Anyway, I compiled openmpi with the following configuration:

./configure --prefix=/home/tpirojsi/MPI-1.4.3-psm-2.9 --with-openib=/usr --with-openib-libdir=/usr/lib64 --with-psm=/home/tpirojsi/psm-install-2.9/usr --with-psm-libdir=/home/tpirojsi/psm-install-2.9/libraries --enable-mpi-threads

And then the nwchem source code was successfully built and linked as suggested above. However, when applying to the real problem, I have experienced 2 main issues here. The first is about network connectivity. The code compiled with the openmpi configured as described above can run jobs but most of the time, I see the following error:

ipath_userinit: assign_context command failed: Network is down

I searched for solutions about this problem.
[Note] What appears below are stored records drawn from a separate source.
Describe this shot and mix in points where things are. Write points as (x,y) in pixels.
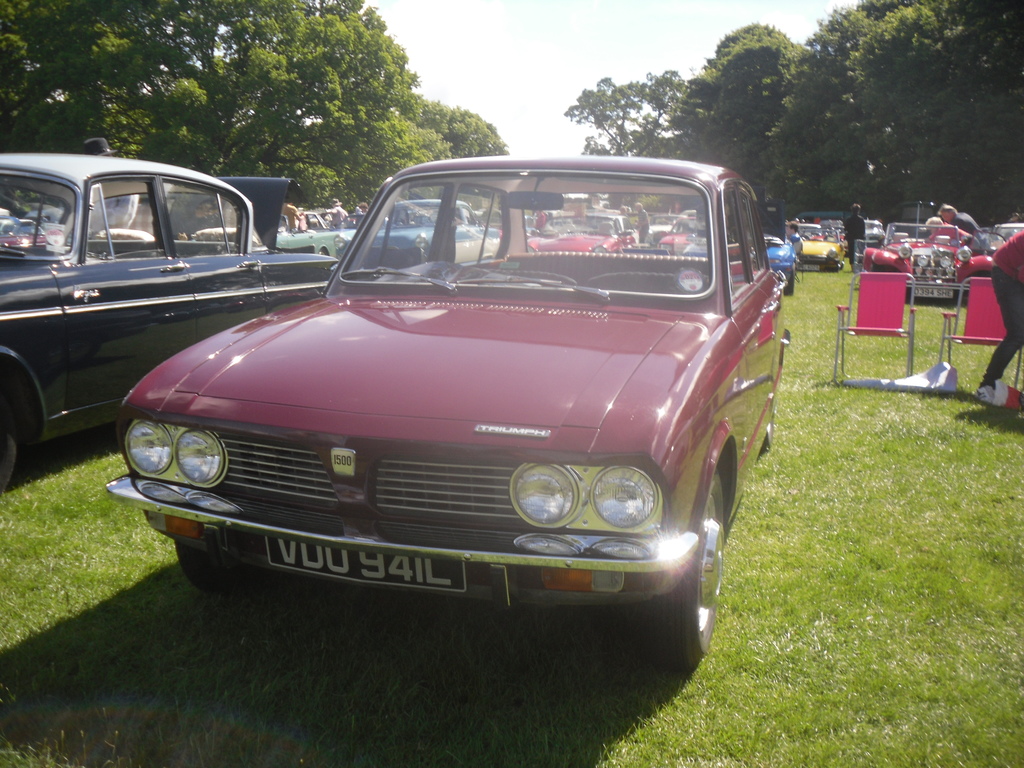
In this picture there is a red color car (628,419) which is on the ground (590,649). On the left (83,190) we can see blue color car (180,190). On the right (1022,251) there is a man (1023,289) who is wearing a red t-shirt (1016,262), trouser (1008,295) and shoe (982,400). He is standing near to the chair (971,335). On the background (300,213) we can see many people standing near to the cars (957,263). On the top right (831,142) we can see many trees (925,149). On the top (553,36) we can see sky (604,10) and clouds (562,16).
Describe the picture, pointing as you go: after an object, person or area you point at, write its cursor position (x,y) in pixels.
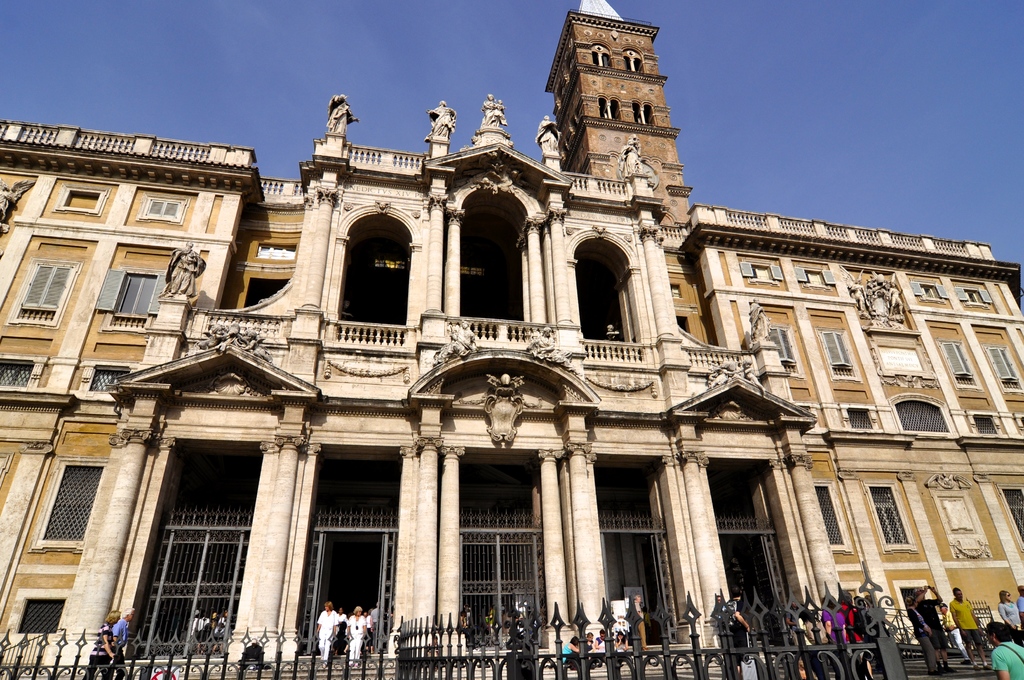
In this picture we can see fence (274,644), people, building (507,568), statues (872,320), pillars (655,246) and windows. In the background of the image (809,71) we can see sky (803,86) in blue color.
Some said the PSM_SHAREDCONTEXTS_MAX variable should be set properly. I have tried to do so but the problem still exists (jobs still randomly runs or dies). Without making use of infinipath-psm, however, this problem is gone but the performance cannot be reliable. For example, I ran QM dynamics and equilibrated the system for 5 ps (5000 steps) followed by 1000 data gathering steps with 24 cpus (2 nodes and 12 cpus each). With multiple runs, the wall times were ranging from 20 mins to an hour or more. This seems to be a problem with message passing to me. However, with infinipath-psm, the performance is pretty consistent but above error is often experienced.

The second issue is about scalibility. For some reason, I cannot get a scalibility beyond 24 cpus. My work is related to QMMM based calculation and I'm not sure this is a common issue for this kind of calculation or there might be other factors related or not.

Quote:Tpirojsi Nov 14th 1:28 am
Do I need to recompile source code too? Or are these steps for linking the compiled source code to ga-5-2?